**What you need to do**. Set down the entries below exactly; drop the pictures.

**Material to process**.
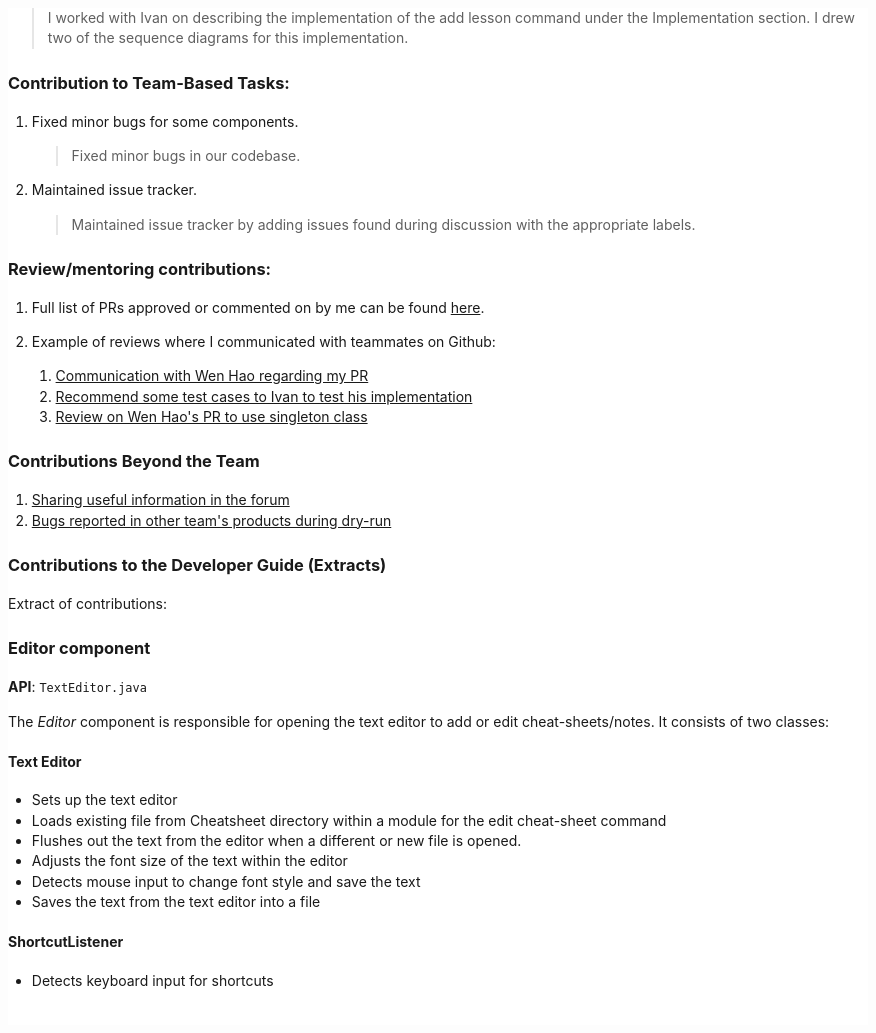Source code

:    > I worked with Ivan on describing the implementation of the add lesson command under the Implementation section.
   > I drew two of the sequence diagrams for this implementation.
   
### Contribution to Team-Based Tasks:

1. Fixed minor bugs for some components.
   > Fixed minor bugs in our codebase.
1. Maintained issue tracker.
   > Maintained issue tracker by adding issues found during discussion with the appropriate labels.


### Review/mentoring contributions:
1. Full list of PRs approved or commented on by me can be found [here](https://github.com/AY2021S2-CS2113T-W09-3/tp/pulls?q=is%3Apr+reviewed-by%3AH-horizon+is%3Aclosed+).

1. Example of reviews where I communicated with teammates on Github:
    1. [Communication with Wen Hao regarding my PR](https://github.com/AY2021S2-CS2113T-W09-3/tp/pull/129)
    1. [Recommend some test cases to Ivan to test his implementation](https://github.com/AY2021S2-CS2113T-W09-3/tp/pull/92)
    1. [Review on Wen Hao's PR to use singleton class](https://github.com/AY2021S2-CS2113T-W09-3/tp/pull/123)

### Contributions Beyond the Team
1. [Sharing useful information in the forum](https://github.com/nus-cs2113-AY2021S2/forum/issues/26#issuecomment-770166991)
1. [Bugs reported in other team's products during dry-run](https://github.com/H-horizon/ped)

### Contributions to the Developer Guide (Extracts)

Extract of contributions:

### Editor component

**API**: `TextEditor.java`

The _Editor_ component is responsible for opening the text editor to add or edit cheat-sheets/notes. It consists of two classes:

#### Text Editor

* Sets up the text editor
* Loads existing file from Cheatsheet directory within a module for the edit cheat-sheet command
* Flushes out the text from the editor when a different or new file is opened.
* Adjusts the font size of the text within the editor
* Detects mouse input to change font style and save the text
* Saves the text from the text editor into a file

#### ShortcutListener

* Detects keyboard input for shortcuts

&nbsp;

**Answer to this task**.
Source code

:    > I worked with Ivan on describing the implementation of the add lesson command under the Implementation section.
   > I drew two of the sequence diagrams for this implementation.
   
### Contribution to Team-Based Tasks:

1. Fixed minor bugs for some components.
   > Fixed minor bugs in our codebase.
1. Maintained issue tracker.
   > Maintained issue tracker by adding issues found during discussion with the appropriate labels.


### Review/mentoring contributions:
1. Full list of PRs approved or commented on by me can be found [here](https://github.com/AY2021S2-CS2113T-W09-3/tp/pulls?q=is%3Apr+reviewed-by%3AH-horizon+is%3Aclosed+).

1. Example of reviews where I communicated with teammates on Github:
    1. [Communication with Wen Hao regarding my PR](https://github.com/AY2021S2-CS2113T-W09-3/tp/pull/129)
    1. [Recommend some test cases to Ivan to test his implementation](https://github.com/AY2021S2-CS2113T-W09-3/tp/pull/92)
    1. [Review on Wen Hao's PR to use singleton class](https://github.com/AY2021S2-CS2113T-W09-3/tp/pull/123)

### Contributions Beyond the Team
1. [Sharing useful information in the forum](https://github.com/nus-cs2113-AY2021S2/forum/issues/26#issuecomment-770166991)
1. [Bugs reported in other team's products during dry-run](https://github.com/H-horizon/ped)

### Contributions to the Developer Guide (Extracts)

Extract of contributions:

### Editor component

**API**: `TextEditor.java`

The _Editor_ component is responsible for opening the text editor to add or edit cheat-sheets/notes. It consists of two classes:

#### Text Editor

* Sets up the text editor
* Loads existing file from Cheatsheet directory within a module for the edit cheat-sheet command
* Flushes out the text from the editor when a different or new file is opened.
* Adjusts the font size of the text within the editor
* Detects mouse input to change font style and save the text
* Saves the text from the text editor into a file

#### ShortcutListener

* Detects keyboard input for shortcuts

&nbsp;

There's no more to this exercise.